I had previously written about the utility of code coverage when compared to mutation score. While I suggested that coverage is indeed useful since it explains a larger amount of variation of mutation score than test suite alone, it is questionable if mutation score is the final arbiter when it comes to test suite effectiveness.

Indeed, one could make the point that even mutation analysis has not been whetted thoroughly notwithstanding the result of Just et al. (Just 2014) because the results depend on a only a few bug fixes.

We wanted to validate the effectiveness of code coverage in detecting bugs. One of the best ways to do that is to look at the incidence of bugs in covered code, and compare it with code that is uncovered.

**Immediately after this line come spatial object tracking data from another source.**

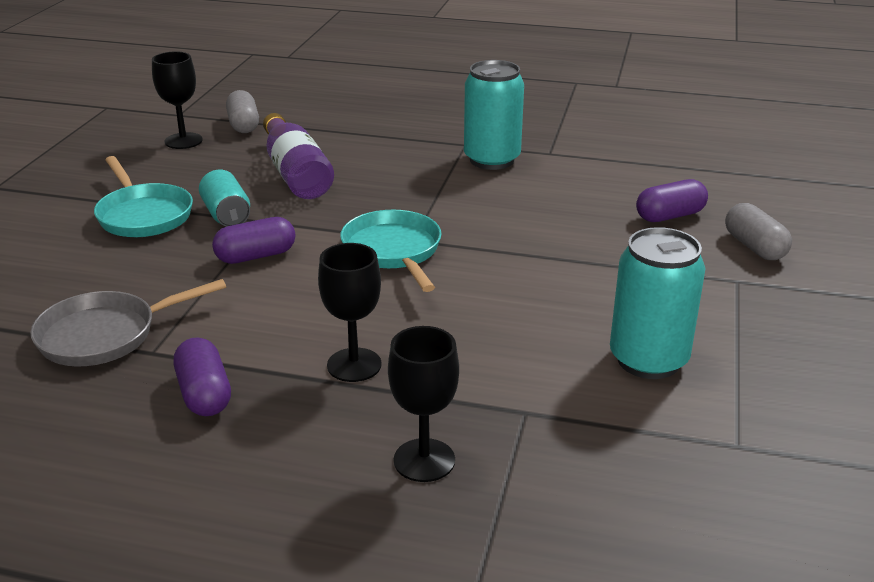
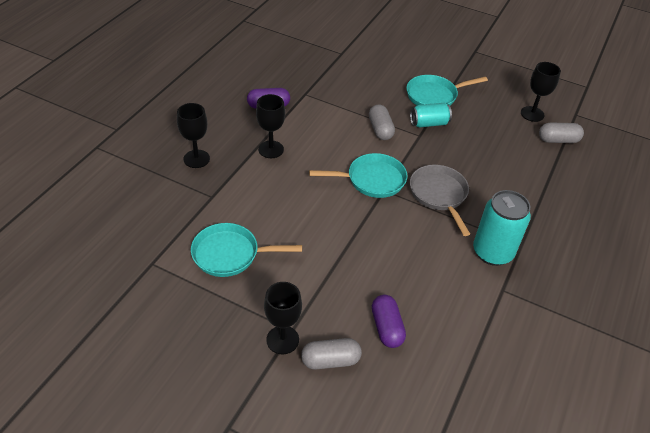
camera: 100 degrees right, 15 degrees up
grey pan [30,279,226,367] -> grey pan moved to [410,165,470,236]
purple capsule [212,217,295,264] -> grey capsule [369,104,395,140]
purple bottle [263,113,334,199] -> none
turquoise can [610,227,706,379] -> turquoise pan [191,223,302,277]
none -> black goblet [264,282,302,354]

This is what we investigated in our latest research (FSE 2016).

What we did is to select 49 programs from GitHub, and selected a point in time as the epoch. Next, we looked at all commits from that epoch, and classified them as bug fixes or feature fix. Now, for a given line, we looked at the total number of bug-fix commits after epoch until the first feature fix.

Next, we compared the difference in number of bug fixes between the covered lines at epoch and uncovered lines. We found that for statement coverage, a covered line has about 0.68 bug-fix, while for a non-covered line, the number of bug fixes were about 1.2. That is, a non-covered line is about twice as likely to be buggy as that of a line covered by a test case.

Our results suggest that code coverage is indeed useful, and can serve to reduce the incidence of bugs if one heeds the results.